(Collected data)
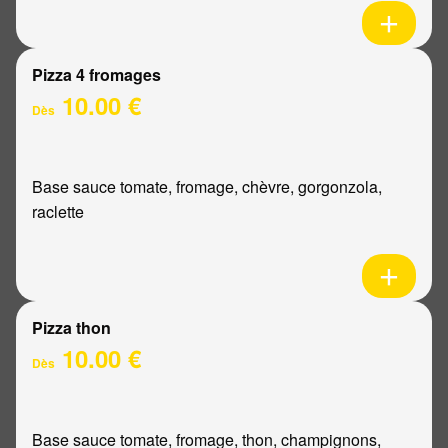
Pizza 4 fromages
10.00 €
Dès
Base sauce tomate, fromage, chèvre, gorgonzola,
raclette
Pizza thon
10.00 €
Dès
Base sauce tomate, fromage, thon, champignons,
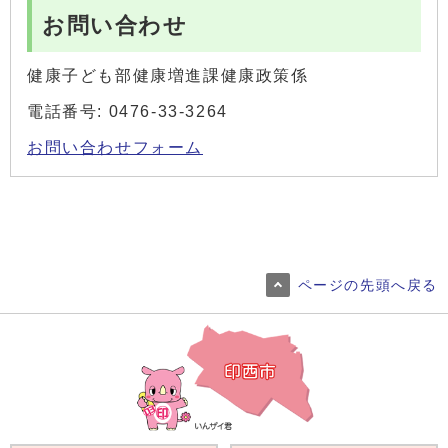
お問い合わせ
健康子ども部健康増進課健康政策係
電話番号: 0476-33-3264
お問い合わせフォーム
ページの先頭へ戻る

---

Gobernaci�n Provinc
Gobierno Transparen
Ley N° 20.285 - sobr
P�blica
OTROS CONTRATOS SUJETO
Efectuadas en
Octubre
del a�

**Prompt**
Select all lines with the word "thon" from the entries above.

**Answer to this task**
Pizza thon
Base sauce tomate, fromage, thon, champignons,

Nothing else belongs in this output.